Scientists at Scripps Research announced on Apr. 7 that they have discovered the enzyme Pol theta (Polθ) plays a direct role in repairing DNA at broken replication forks, a common form of damage in cancer cells. The findings were published in Molecular Cell on March 16, and could explain how tumors survive ongoing replication stress, while also clarifying why targeting Pol theta may be an effective approach for cancer treatment.
This discovery is significant because it challenges previous assumptions about how cancer cells repair DNA damage during cell division. Replication forks are points where DNA is unzipped and copied, but when this process encounters problems, dangerous breaks can occur that threaten cell survival. In cancer cells, such stress is constant.
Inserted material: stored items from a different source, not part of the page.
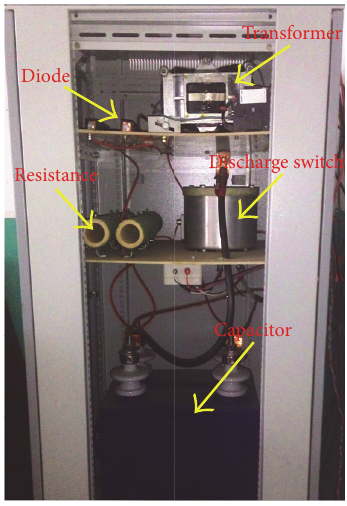
Figure 3: Actual high voltage pulse power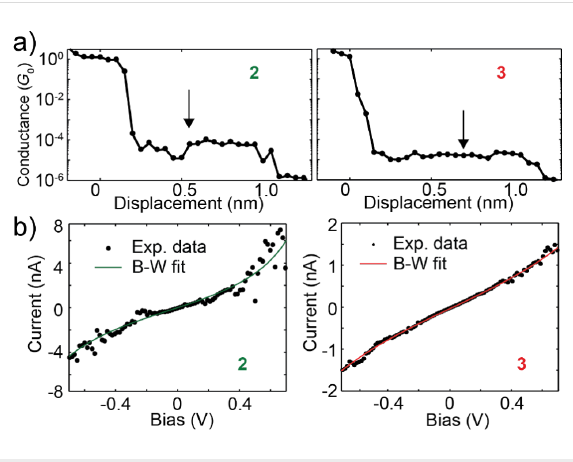
Figure 4: (a) Conductance versus displacement traces of the mole- cules 2 and 3 . The conductance is extracted from a linear fit of the current at low bias of each I – V measured during the stretching oh the molecular junction. (b) Two I – V curves, measured in the points indi- cated by the arrows in (a). The solid line corresponds to a single-level model fit to the data, the parameters of the fit are: 2 ( ε 0 = 0.55 eV, Γ = 4 meV) and 3 ( ε 0 = 0.71 eV, Γ = 2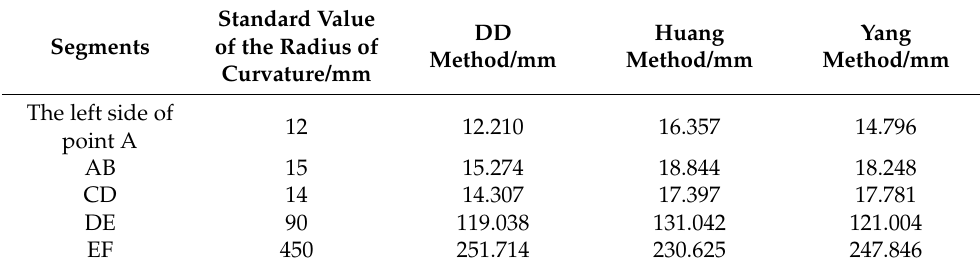
Table 4. The results of calculating LM A -type profile’s radius of curvature.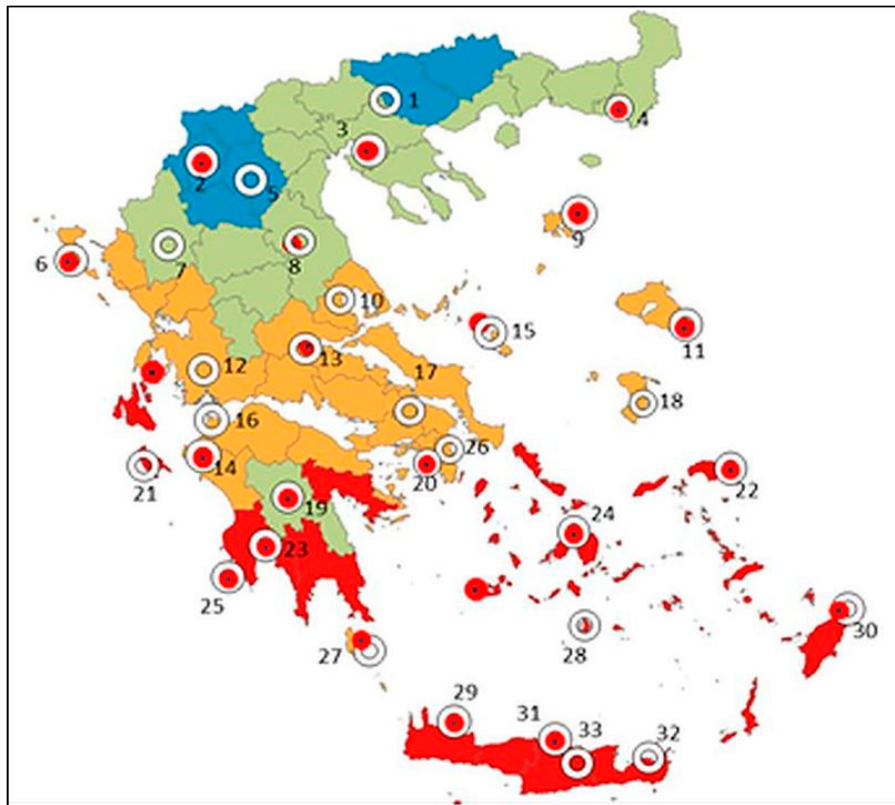
Figure 3. Map of Greece showing the location of the 33 Hellenic National Meteorological Service (HNMS) stations (white circles) across the 4 climatic zones: A (red), B (orange), C (green), and D (blue) according to TOTEE (Technical Guide of the Technical Chamber of Greece) [62]. The numbers in the map correspond to those in the first column of Table 2. The red dots correspond to locations in which IWYEC2s (International Weather Years for Energy Calculations) have been derived by ASHRAE (American Society of Heating, Refrigerating and Air-Conditioning Engineers) [65] in the period 1982–1999; they are shown for comparison. Table 3. Range of annual heating degree days (HDD), cooling degree hours (CDH) and available SSR (surface solar radiation) values to define the climatic zones in Greece for energy saving in buildings [61]. The calculation of HDD and CDH considers the following cold and warm periods of the year:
Researchers previously believed that break-induced replication (BIR), an accurate but slow pathway, was the main method for repairing these breaks. However, the new study found that microhomology-mediated end joining (MMEJ), which is faster but more error-prone and relies on Pol theta, actually acts directly at broken forks. "Understanding that MMEJ is operating there directly, and through a distinct set of rules, gives us a clearer picture of why tumors are so resilient, and how we might exploit that for treatment," said study leader Wu.
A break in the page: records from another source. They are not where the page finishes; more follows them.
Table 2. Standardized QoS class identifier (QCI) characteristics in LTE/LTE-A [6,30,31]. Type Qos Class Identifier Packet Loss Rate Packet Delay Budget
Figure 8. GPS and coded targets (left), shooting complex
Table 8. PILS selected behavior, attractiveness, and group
The research team used advanced techniques including CRISPR nickase technology and genome sequencing to track repair events inside living cells. "When we looked closely at what was happening at these broken forks, we kept seeing mutational signatures that didn't fit the BIR model," explains Shibo Li, first author of the study. "That told us something else was going on...we found that MMEJ was there, acting early and directly at the fork." Wu added: "We expected fork-MMEJ to follow the same rules as the version we'd studied before...Finding that it didn't follow the same rules meant that we were looking at something entirely new."
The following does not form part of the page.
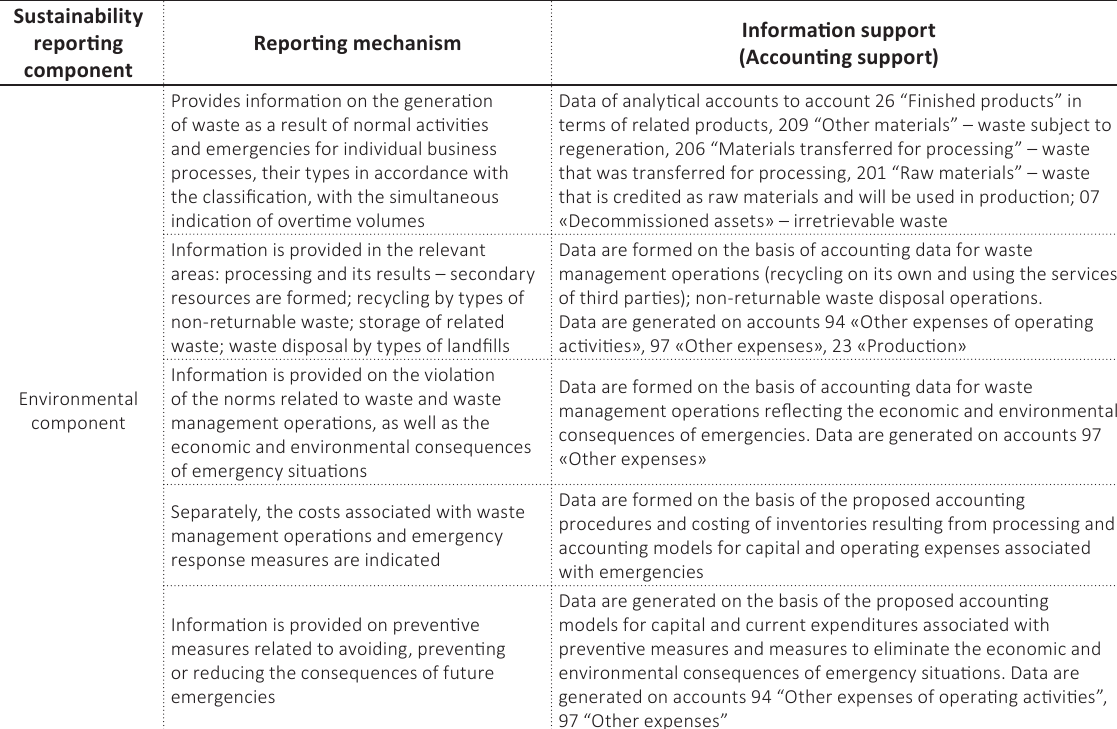
Table 3. Accounting support to generate a fragment of sustainability reporting: the environmental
The study also explored potential therapies by combining ATR inhibitors with Pol theta inhibitors—both already in clinical development—and found this combination killed more cancer cells under replication stress while sparing normal cells. Wu said: "This changes how we think about when and why to use Pol theta inhibitors...disrupting it could be far more consequential for cancer cells than we realized." Looking ahead, her lab plans to identify additional proteins involved in this pathway as possible drug targets.
"The more we understand about the factors involved in this pathway, the more potential targets we have," Wu adds. "That's ultimately what drives better treatments for patients."